"Yes, you can. I said put down that engine. Nobody's going to take it away from you. Not just now, anyway. It's not yours but I suppose you've won it. Come here, I want to see your hand."
Very reluctantly Pat placed the engine on the sofa and advanced slowly.
"It's all red," he said.
Peter took off the handkerchief. "Nonsense," he said, "you haven't more than scratched it."

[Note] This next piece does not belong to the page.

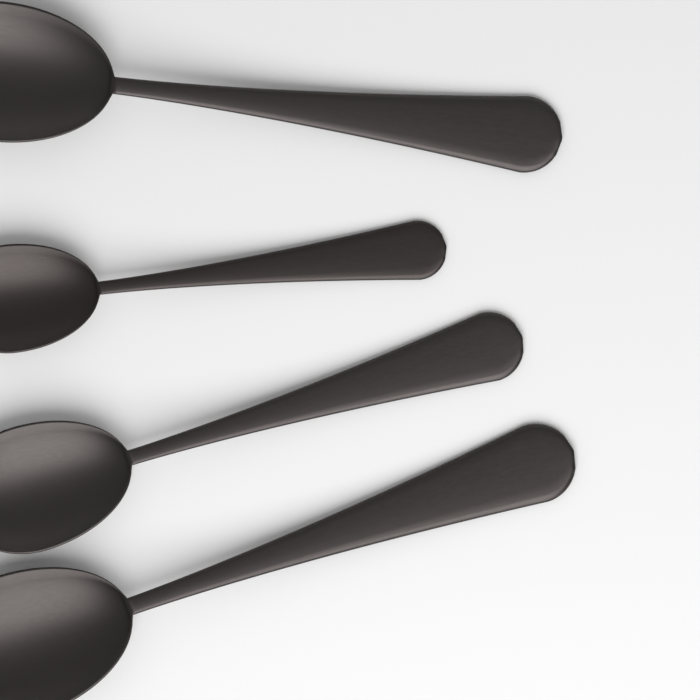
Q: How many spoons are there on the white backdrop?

He was about to dismiss the matter from his mind and start for the office when he noticed something he'd overlooked. "Kate, Kate," cried Peter in great excitement, "this hand that Pat cut hitting that boy is his left hand."
"Yes, 'tis his left hand he'd be using all the time when I'm not noticing him," said Kate, returning with the iodine. "That's where the strength is. It'll be hard to teach him out of it."
"I don't want him taught out of it, Kate. Don't you ever try to stop him. It's bad to try to change children around. Anyway I don't want him changed. This is fine for him. When he grows up and plays baseball he'll be two steps nearer first base and besides the swing will throw him into his stride. Maybe you don't know what I'm talking about, Kate, but remember I want him to stay a left-hander."
Peter went down to the office and wrote, "There seems to be no shadow of doubt from which hope can spring—I am the father of a southpaw." He nursed the theme and the incident along for almost a column, and there were other by-products of comfort. In the City Room Peter ran into Deane Taylor, the venerable music critic of the Bulletin.
"Mr. Taylor," he asked, "did you ever see a left-handed violin player?"